Le secrétaire général du RDNP, Eric Jean-Baptiste, dit prendre acte de ce revirement spectaculaire y voyant une aubaine pour les Haïtiens de prendre en main le destin de leur pays.
Le coordonnateur du parti UNIR-Haïti, Jean Clarens Renois, parle d’une prise de position courageuse du secrétaire général de l’OEA et pense que les acteurs haïtiens devraient eux aussi faire leur mea culpa car ils ont commis de graves erreurs qui ont conduit le pays de ce chaos.

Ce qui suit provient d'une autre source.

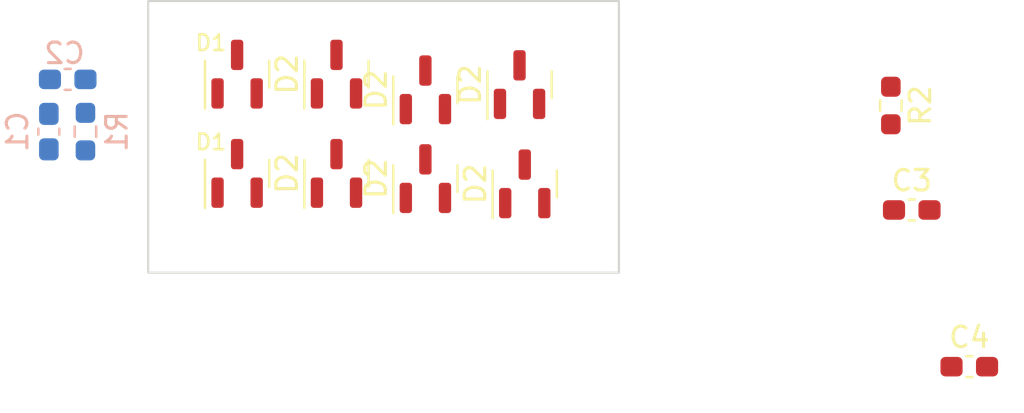
<source format=kicad_pcb>
(kicad_pcb (version 20211014) (generator pcbnew)

  (general
    (thickness 1.6)
  )

  (paper "A4")
  (layers
    (0 "F.Cu" signal)
    (31 "B.Cu" signal)
    (32 "B.Adhes" user "B.Adhesive")
    (33 "F.Adhes" user "F.Adhesive")
    (34 "B.Paste" user)
    (35 "F.Paste" user)
    (36 "B.SilkS" user "B.Silkscreen")
    (37 "F.SilkS" user "F.Silkscreen")
    (38 "B.Mask" user)
    (39 "F.Mask" user)
    (40 "Dwgs.User" user "User.Drawings")
    (41 "Cmts.User" user "User.Comments")
    (42 "Eco1.User" user "User.Eco1")
    (43 "Eco2.User" user "User.Eco2")
    (44 "Edge.Cuts" user)
    (45 "Margin" user)
    (46 "B.CrtYd" user "B.Courtyard")
    (47 "F.CrtYd" user "F.Courtyard")
    (48 "B.Fab" user)
    (49 "F.Fab" user)
    (50 "User.1" user)
    (51 "User.2" user)
    (52 "User.3" user)
    (53 "User.4" user)
    (54 "User.5" user)
    (55 "User.6" user)
    (56 "User.7" user)
    (57 "User.8" user)
    (58 "User.9" user)
  )

  (setup
    (pad_to_mask_clearance 0)
    (pcbplotparams
      (layerselection 0x00010fc_ffffffff)
      (disableapertmacros false)
      (usegerberextensions false)
      (usegerberattributes true)
      (usegerberadvancedattributes true)
      (creategerberjobfile true)
      (svguseinch false)
      (svgprecision 6)
      (excludeedgelayer true)
      (plotframeref false)
      (viasonmask false)
      (mode 1)
      (useauxorigin false)
      (hpglpennumber 1)
      (hpglpenspeed 20)
      (hpglpendiameter 15.000000)
      (dxfpolygonmode true)
      (dxfimperialunits true)
      (dxfusepcbnewfont true)
      (psnegative false)
      (psa4output false)
      (plotreference true)
      (plotvalue true)
      (plotinvisibletext false)
      (sketchpadsonfab false)
      (subtractmaskfromsilk false)
      (outputformat 1)
      (mirror false)
      (drillshape 1)
      (scaleselection 1)
      (outputdirectory "")
    )
  )

  (net 0 "")
  (net 1 "/In")
  (net 2 "GND")
  (net 3 "/Out")
  (net 4 "VCC")
  (net 5 "unconnected-(R2-Pad1)")

  (footprint "Package_TO_SOT_SMD:SOT-23" (layer "F.Cu") (at 145.288 85.09 90))

  (footprint "Package_TO_SOT_SMD:SOT-23" (layer "F.Cu") (at 136.144 79.756 90))

  (footprint "Package_TO_SOT_SMD:SOT-23" (layer "F.Cu") (at 140.462 84.836 90))

  (footprint "Package_TO_SOT_SMD:SOT-23" (layer "F.Cu") (at 136.144 84.582 90))

  (footprint "Capacitor_SMD:C_0603_1608Metric_Pad1.08x0.95mm_HandSolder" (layer "F.Cu") (at 164.084 86.36))

  (footprint "Package_TO_SOT_SMD:SOT-23" (layer "F.Cu") (at 131.318 79.756 90))

  (footprint "Package_TO_SOT_SMD:SOT-23" (layer "F.Cu") (at 131.318 84.582 90))

  (footprint "Package_TO_SOT_SMD:SOT-23" (layer "F.Cu") (at 145.034 80.264 90))

  (footprint "Resistor_SMD:R_0603_1608Metric_Pad0.98x0.95mm_HandSolder" (layer "F.Cu") (at 163.068 81.28 -90))

  (footprint "Capacitor_SMD:C_0603_1608Metric_Pad1.08x0.95mm_HandSolder" (layer "F.Cu") (at 166.878 93.98))

  (footprint "Package_TO_SOT_SMD:SOT-23" (layer "F.Cu") (at 140.462 80.518 90))

  (footprint "Resistor_SMD:R_0603_1608Metric_Pad0.98x0.95mm_HandSolder" (layer "B.Cu") (at 123.952 82.55 -90))

  (footprint "Capacitor_SMD:C_0603_1608Metric_Pad1.08x0.95mm_HandSolder" (layer "B.Cu") (at 123.0895 80.01 180))

  (footprint "Capacitor_SMD:C_0603_1608Metric_Pad1.08x0.95mm_HandSolder" (layer "B.Cu") (at 122.174 82.55 90))

  (gr_rect (start 127 76.2) (end 149.86 89.408) (layer "Edge.Cuts") (width 0.1) (fill none) (tstamp a6aab7a6-43fe-4200-be0e-6eae4e688e83))

)

</source>
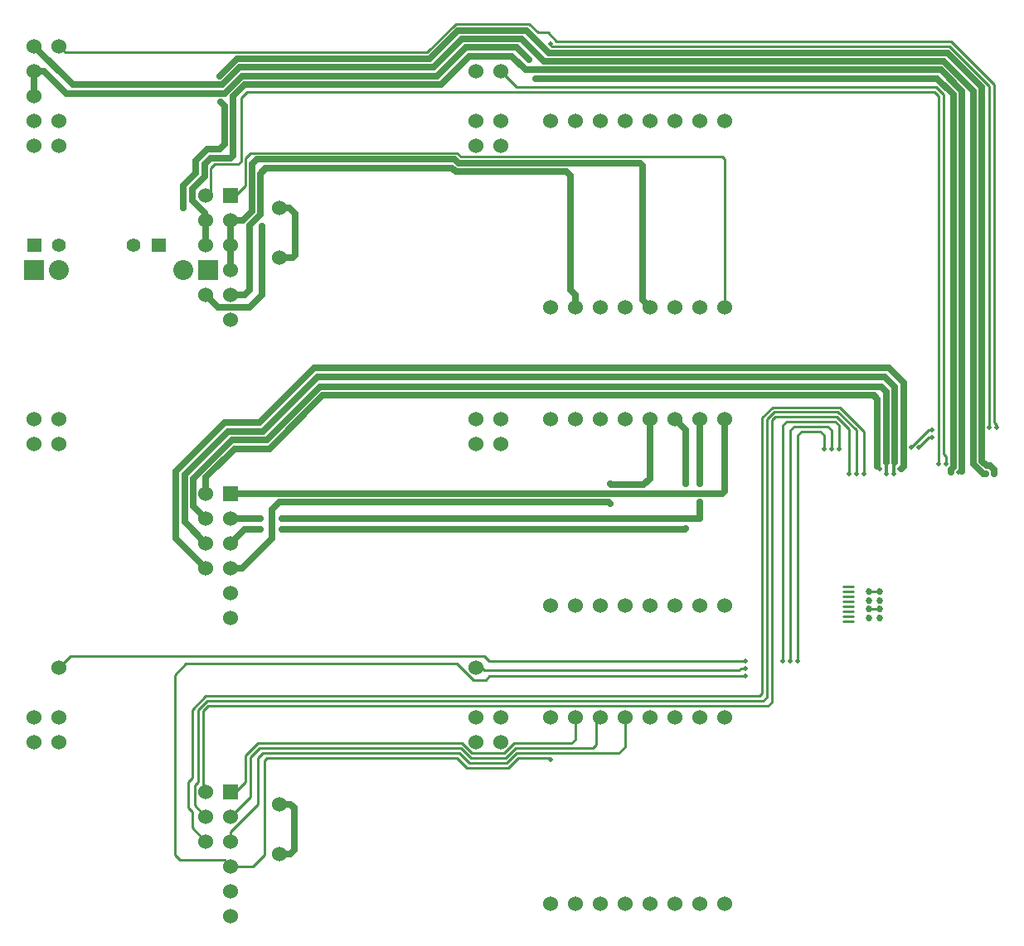
<source format=gbr>
G04 start of page 2 for group 0 idx 0 *
G04 Title: (unknown), P1_W1 *
G04 Creator: pcb 4.2.0 *
G04 CreationDate: Wed Jul 29 19:42:11 2020 UTC *
G04 For: commonadmin *
G04 Format: Gerber/RS-274X *
G04 PCB-Dimensions (mil): 6000.00 7000.00 *
G04 PCB-Coordinate-Origin: lower left *
%MOIN*%
%FSLAX25Y25*%
%LNTOP*%
%ADD23C,0.0300*%
%ADD22C,0.0500*%
%ADD21C,0.0130*%
%ADD20C,0.0380*%
%ADD19C,0.0270*%
%ADD18C,0.0800*%
%ADD17C,0.0550*%
%ADD16C,0.0001*%
%ADD15C,0.0200*%
%ADD14C,0.0600*%
%ADD13C,0.0140*%
%ADD12C,0.0250*%
%ADD11C,0.0100*%
G54D11*X169000Y60000D02*Y64000D01*
X152000Y73500D02*X153500Y72000D01*
Y65500D01*
X159000Y60000D01*
X169000Y64000D02*X180000Y75000D01*
Y93500D01*
X182000Y95500D01*
X261000D01*
X159000Y118500D02*X381500D01*
X261000Y95500D02*X265000Y91500D01*
X280000D01*
X284000Y95500D01*
X325000D01*
X327500Y98000D01*
X153500Y85500D02*X152000Y84000D01*
Y73500D01*
X153500Y85500D02*Y113000D01*
X159000Y118500D01*
G54D12*X459500Y360500D02*X453000Y367000D01*
X291500D01*
X459500Y360500D02*Y210600D01*
G54D11*X382500Y230500D02*X386750Y234750D01*
X413750D01*
X423500Y225000D01*
X327500Y98000D02*Y110000D01*
G54D12*X458499Y208500D02*Y209599D01*
X459500Y210600D01*
G54D11*X381500Y118500D02*X382500Y119500D01*
X415300Y148600D02*X419300D01*
X430000Y153500D02*X425500D01*
X382500Y119500D02*Y230500D01*
X423500Y225000D02*Y208000D01*
G54D12*X289000Y374500D02*X284000Y379500D01*
X263500D01*
X252000Y368000D01*
X173500D01*
X166500Y361000D01*
X103000D01*
X94000Y370000D01*
X90000D01*
Y360000D01*
X169000Y310000D02*Y290000D01*
Y310000D02*X174000D01*
X177500Y313500D01*
Y332500D01*
X179500Y334500D01*
X169000Y335000D02*X161000D01*
X179500Y334500D02*X259000D01*
X253500Y364500D02*X174500D01*
X170000Y360000D01*
Y336000D01*
X169000Y335000D01*
X259000Y334500D02*X260500Y333000D01*
X161000Y335000D02*X158500Y332500D01*
Y327500D01*
X153500Y322500D01*
Y318000D01*
X158500Y313000D01*
Y310500D01*
X159000Y310000D01*
Y300000D01*
X334500Y278000D02*X337500Y275000D01*
X333500Y333000D02*X334500Y332000D01*
Y278000D02*Y332000D01*
X260500Y333000D02*X333500D01*
X463000Y362000D02*X454500Y370500D01*
X287500D01*
X282000Y376000D01*
X265000D01*
X253500Y364500D01*
G54D13*X461500Y208500D02*X462500D01*
X463000Y209000D01*
G54D12*Y362000D02*Y209000D01*
G54D11*X415300Y150600D02*X419300D01*
X169000Y50000D02*X178000D01*
X182500Y54500D01*
Y92500D01*
X183500Y93500D01*
X260000D01*
X264000Y89500D01*
X280500D01*
X284500Y93500D01*
X297000D01*
X297500Y93000D01*
G54D12*X305500Y282000D02*X307500Y280000D01*
Y275000D01*
X305500Y328000D02*Y282000D01*
X471000Y363500D02*X457250Y377250D01*
X296750D01*
X181750Y329750D02*X183000Y331000D01*
X258000D01*
X259500Y329500D01*
X249000Y375000D02*X171500D01*
X164500Y368000D01*
X166500Y356000D02*Y340500D01*
X164500Y338500D01*
G54D13*X165500Y357000D02*X164500Y358000D01*
G54D12*X166500Y356000D02*X165000Y357500D01*
X304000Y329500D02*X305500Y328000D01*
X259500Y329500D02*X304000D01*
X296750Y377250D02*X287750Y386250D01*
X260250D01*
X249000Y375000D01*
X176500Y308000D02*X180750Y312250D01*
Y328750D01*
X181500Y329500D01*
X164500Y338500D02*X159500D01*
X155000Y334000D01*
Y329000D01*
X150000Y324000D01*
Y315000D01*
X176500Y282000D02*Y308000D01*
X181500Y307500D02*Y280000D01*
X169000D02*X174500D01*
X176500Y282000D01*
X181500Y280000D02*X176500Y275000D01*
X164000D01*
X159000Y280000D01*
G54D11*X169000Y70000D02*X177000Y78000D01*
Y94000D01*
X156000Y84000D02*X154500Y82500D01*
Y74500D01*
X159000Y70000D01*
X177000Y94000D02*X180500Y97500D01*
X156000Y84000D02*Y113000D01*
X159500Y116500D01*
X180500Y97500D02*X261500D01*
X283500D02*X314500D01*
X316000Y99000D01*
X261500Y97500D02*X265500Y93500D01*
X279500D01*
X283500Y97500D01*
X316000Y99000D02*Y108500D01*
X317500Y110000D01*
X159500Y116500D02*X383000D01*
X384500Y118000D01*
G54D12*X476000Y208000D02*Y209500D01*
X474250Y211250D01*
X472750D01*
G54D11*X384500Y230000D02*X387500Y233000D01*
X413000D01*
X420500Y225500D01*
Y208000D01*
G54D12*X472750Y211250D02*X471000Y213000D01*
Y363500D02*Y213000D01*
G54D11*X384500Y118000D02*Y230000D01*
X415300Y152600D02*X419300D01*
X169000Y80000D02*X171000D01*
X158000Y81000D02*X159000Y80000D01*
X160000Y114500D02*X158000Y112500D01*
Y81000D01*
X171000Y80000D02*X175000Y84000D01*
Y94500D01*
X180000Y99500D01*
X262000D01*
X385000Y114500D02*X160000D01*
X262000Y99500D02*X266000Y95500D01*
X279000D01*
X283000Y99500D01*
X306000D01*
X307500Y101000D01*
Y110000D01*
G54D12*X467500Y212000D02*X471500Y208000D01*
X472500D01*
G54D11*X386500Y229500D02*Y116000D01*
X385000Y114500D01*
X415300Y154600D02*X419300D01*
G54D12*X467500Y362000D02*X455500Y374000D01*
X295000D01*
X467500Y212000D02*Y362000D01*
G54D11*X417500Y208000D02*Y226000D01*
X412500Y231000D01*
X388000D01*
X386500Y229500D01*
G54D12*X295000Y374000D02*X286000Y383000D01*
X262000D01*
X250500Y371500D01*
X172500D01*
X165500Y364500D01*
X105500D01*
X90000Y380000D01*
G54D11*X248000Y377500D02*X102500D01*
X100000Y380000D01*
X300000Y382000D02*X296500Y385500D01*
X292500D01*
X289000Y389000D01*
X259500D01*
X248000Y377500D01*
X476000Y364500D02*X458500Y382000D01*
X300000D01*
G54D12*X321500Y204000D02*X322000Y203500D01*
X335000D01*
X337500Y206000D01*
Y230000D01*
G54D11*X451000Y222500D02*X449500D01*
X445500Y218500D01*
X413500Y218000D02*Y227500D01*
X412000Y229000D01*
X391000Y227500D02*X392500Y229000D01*
X412000D01*
X477000Y226500D02*Y227500D01*
X476000Y228500D01*
G54D12*X439500Y244500D02*X433500Y250500D01*
X438500Y210000D02*X439500Y211000D01*
G54D13*X438000Y210000D02*X438500D01*
G54D12*X439500Y244500D02*Y211000D01*
G54D11*X476000Y228500D02*Y364500D01*
G54D12*X321000Y196500D02*X321500Y196000D01*
X188500Y196500D02*X321000D01*
G54D11*X391000Y227500D02*Y132500D01*
X415300Y156600D02*X419300D01*
G54D12*X433500Y250500D02*X202500D01*
X180500Y228500D01*
X185500Y182000D02*X173500Y170000D01*
X169000D01*
X185500Y182000D02*Y193500D01*
X188500Y196500D01*
X147000Y182000D02*X159000Y170000D01*
G54D11*X100000Y130000D02*X100500D01*
X104500Y134500D02*X100000Y130000D01*
X273000Y132500D02*X271000Y134500D01*
X104500D01*
X273000Y132500D02*X376000D01*
G54D12*X180500Y228500D02*X166500D01*
X147000Y209000D01*
Y182000D01*
G54D11*X474000Y364000D02*X458000Y380000D01*
X298000D01*
X297500Y381000D02*Y380500D01*
X298000Y380000D01*
G54D12*X429000Y238000D02*X427500Y239500D01*
G54D11*X451000Y225500D02*X449500D01*
X474000Y364000D02*Y226500D01*
X449500Y225500D02*X442500Y218500D01*
X410500Y218000D02*Y225500D01*
X409000Y227000D01*
G54D13*X430000Y210000D02*X429000Y211000D01*
G54D12*Y238000D02*Y211000D01*
G54D11*X394000Y225500D02*X395500Y227000D01*
X409000D01*
G54D12*X169000Y200000D02*X366500D01*
G54D11*X268000Y130500D02*X267500Y130000D01*
X270000D01*
G54D12*X170500Y218000D02*X159000Y206500D01*
Y200000D01*
X366500D02*X367500Y201000D01*
Y230000D01*
G54D11*X271000Y129000D02*X373500D01*
G54D12*X427500Y239500D02*X206000D01*
G54D11*X373500Y129000D02*X374000Y129500D01*
X376000D01*
X394000Y225500D02*Y132500D01*
X415300Y158600D02*X419300D01*
X270000Y130000D02*X271000Y129000D01*
G54D12*X206000Y239500D02*X184500Y218000D01*
X170500D01*
G54D11*X455500Y360500D02*X452500Y363500D01*
X284000D01*
X277500Y370000D01*
G54D12*X432500Y241000D02*X430500Y243000D01*
G54D13*X432500Y208000D02*Y212500D01*
G54D12*Y241000D02*Y212500D01*
G54D11*X415300Y160600D02*X419300D01*
X456500Y212000D02*Y215000D01*
X455500Y216000D01*
Y360500D02*Y216000D01*
G54D12*X357500Y190000D02*Y196500D01*
Y204000D02*Y230000D01*
X430500Y243000D02*X205000D01*
X169000Y190000D02*X181000D01*
X189500D02*X357500D01*
X205000Y243000D02*X183500Y221500D01*
X169500D01*
X154000Y195000D02*X159000Y190000D01*
X169500Y221500D02*X154000Y206000D01*
Y195000D01*
G54D11*X366500Y335500D02*X367500Y334500D01*
Y275000D02*Y334500D01*
X261500Y335500D02*X366500D01*
G54D12*X352000Y204000D02*Y225500D01*
X347500Y230000D01*
X351500Y185500D02*X352000Y186000D01*
G54D11*X407500Y218000D02*Y223500D01*
X406000Y225000D01*
X397000Y223500D02*X398500Y225000D01*
X406000D01*
G54D12*X432000Y247000D02*X204000D01*
X436000Y243000D02*X432000Y247000D01*
G54D13*X436000Y212500D02*X435500Y212000D01*
Y208000D01*
G54D11*X453500Y212000D02*Y360000D01*
G54D12*X436000Y243000D02*Y212500D01*
G54D11*X397000Y223500D02*Y132500D01*
X415300Y162600D02*X419300D01*
X430000Y160500D02*X425500D01*
X452000Y361500D02*X453500Y360000D01*
X452000Y361500D02*X175500D01*
X159000Y320000D02*X161000Y322000D01*
Y331000D01*
X162500Y332500D01*
X169000Y320000D02*X171000D01*
X173250Y359250D02*X175500Y361500D01*
X173250Y359250D02*Y333750D01*
X172000Y332500D01*
X162500D01*
X177000Y337000D02*X260000D01*
X261500Y335500D01*
X171000Y320000D02*X175000Y324000D01*
G54D12*X188500Y315000D02*X192500D01*
X195000Y312500D01*
G54D11*X175000Y324000D02*Y335000D01*
X177000Y337000D01*
G54D12*X169000Y180000D02*X174500Y185500D01*
X150500Y188500D02*X159000Y180000D01*
G54D11*X146500Y127000D02*Y54500D01*
X148500Y52500D01*
X166500D01*
X169000Y50000D01*
G54D12*X174500Y185500D02*X181000D01*
G54D11*X260000Y131500D02*X151000D01*
X146500Y127000D01*
G54D12*X189500Y185500D02*X351500D01*
G54D11*X266500Y125000D02*X260000Y131500D01*
X266500Y125000D02*X271500D01*
X273000Y126500D01*
X376000D01*
G54D12*X188500Y75000D02*X193000D01*
X194500Y73500D01*
Y56500D01*
X193000Y55000D01*
X188500D01*
X204000Y247000D02*X182000Y225000D01*
X168000D01*
X150500Y207500D01*
Y188500D01*
X195000Y312500D02*Y296000D01*
X194000Y295000D01*
X188500D01*
G54D14*X367500Y155000D03*
X307500Y230000D03*
X317500D03*
X327500D03*
X337500D03*
X347500D03*
X357500D03*
X367500D03*
G54D15*X458499Y208500D03*
X438000Y210000D03*
X461500Y208500D03*
X473000Y208000D03*
X476000D03*
X453500Y212000D03*
X456500D03*
X442500Y218500D03*
X445500D03*
X430000Y210000D03*
X432500Y208000D03*
X435500D03*
X417500D03*
X420500D03*
X423500D03*
X407500Y218000D03*
X410500D03*
X413500D03*
G54D14*X327500Y155000D03*
X337500D03*
X347500D03*
X357500D03*
X297500D03*
X307500D03*
X317500D03*
X267500Y110000D03*
X277500D03*
X267500Y100000D03*
X277500D03*
X337500Y110000D03*
X327500D03*
X317500D03*
X307500D03*
X297500D03*
X367500D03*
X357500D03*
X347500D03*
X367500Y35000D03*
X357500D03*
X347500D03*
X337500D03*
X327500D03*
X317500D03*
X307500D03*
X297500D03*
X100000Y230000D03*
Y220000D03*
X90000D03*
Y230000D03*
Y110000D03*
Y100000D03*
X100000D03*
Y110000D03*
G54D16*G36*
X166000Y83000D02*Y77000D01*
X172000D01*
Y83000D01*
X166000D01*
G37*
G54D14*X169000Y70000D03*
Y60000D03*
Y50000D03*
Y40000D03*
Y30000D03*
X188500Y75000D03*
Y55000D03*
G54D16*G36*
X166000Y203000D02*Y197000D01*
X172000D01*
Y203000D01*
X166000D01*
G37*
G54D14*X169000Y190000D03*
Y180000D03*
Y170000D03*
Y160000D03*
Y150000D03*
G54D16*G36*
X166000Y323000D02*Y317000D01*
X172000D01*
Y323000D01*
X166000D01*
G37*
G54D14*X188500Y315000D03*
X169000Y310000D03*
Y300000D03*
X188500Y295000D03*
X169000Y290000D03*
G54D16*G36*
X156000Y294000D02*Y286000D01*
X164000D01*
Y294000D01*
X156000D01*
G37*
G54D14*X169000Y280000D03*
Y270000D03*
X90000Y350000D03*
Y340000D03*
X100000D03*
Y350000D03*
G54D16*G36*
X87250Y302750D02*Y297250D01*
X92750D01*
Y302750D01*
X87250D01*
G37*
G54D17*X130000Y300000D03*
G54D18*X100000Y290000D03*
G54D17*Y300000D03*
G54D16*G36*
X86000Y294000D02*Y286000D01*
X94000D01*
Y294000D01*
X86000D01*
G37*
G54D18*X150000Y290000D03*
G54D16*G36*
X137250Y302750D02*Y297250D01*
X142750D01*
Y302750D01*
X137250D01*
G37*
G54D14*X297500Y230000D03*
X277500D03*
Y220000D03*
X267500D03*
Y230000D03*
Y350000D03*
Y340000D03*
X277500D03*
Y350000D03*
X297500D03*
Y275000D03*
X367500D03*
Y350000D03*
X357500Y275000D03*
X347500D03*
X337500D03*
X327500D03*
X317500D03*
X307500D03*
X357500Y350000D03*
X347500D03*
X337500D03*
X327500D03*
X317500D03*
X307500D03*
G54D15*X297500Y381000D03*
G54D14*X159000Y320000D03*
Y310000D03*
G54D15*X164500Y368000D03*
Y358000D03*
G54D14*X277500Y370000D03*
G54D15*X291500Y367000D03*
X289000Y374500D03*
G54D14*X267500Y370000D03*
X100000Y380000D03*
X90000Y370000D03*
Y380000D03*
Y360000D03*
G54D15*X150000Y315000D03*
X181500Y307500D03*
G54D14*X159000Y280000D03*
Y300000D03*
G54D15*X181000Y190000D03*
X189500D03*
X181000Y185500D03*
X189500D03*
G54D14*X159000Y200000D03*
Y190000D03*
Y180000D03*
Y170000D03*
X100000Y130000D03*
X159000Y80000D03*
Y70000D03*
Y60000D03*
G54D15*X321500Y196000D03*
Y204000D03*
X357500Y196500D03*
Y204000D03*
X352000Y186000D03*
Y204000D03*
X297500Y93000D03*
G54D14*X267500Y130000D03*
G54D15*X474000Y226500D03*
X477000D03*
X451000Y222500D03*
Y225500D03*
X376000Y132500D03*
X391000D03*
X394000D03*
X397000D03*
X376000Y126500D03*
Y129500D03*
G54D19*X425500Y153500D03*
Y157000D03*
Y160500D03*
Y150000D03*
X430000Y157000D03*
Y160500D03*
Y150000D03*
Y153500D03*
G54D11*G54D20*G54D11*G54D20*G54D11*G54D20*G54D11*G54D20*G54D11*G54D20*G54D11*G54D20*G54D11*G54D21*G54D20*G54D11*G54D20*G54D22*G54D20*G54D23*G54D22*G54D23*G54D22*G54D23*G54D20*M02*

</source>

Cet aveu d’échec n’augure aucun changement de paradigme dans la politique de l’Internationale vis-à-vis d’Haïti, selon le porte-parole du collectif des anciens députés de l’opposition et Alliés, Abel Descollines. Il rappelle que d’autres diplomates étrangers ont par le passé reconnu et dénoncé l’échec de la communauté internationale en Haïti.
L’ancien ministre des affaires étrangères Claude Joseph se réjouit que le Secrétaire général de l’OEA, Luis Almagro, ait considéré la nécessité de rendre justice au président Jovenel Moïse comme un préalable à la résolution de la crise haïtienne.
Cette position constitue un désaveu cinglant pour le premier ministre et son gouvernement, qui ont tout fait pour entraver l’enquête et tenter désespérément d’enterrer le dossier, indique Claude Joseph.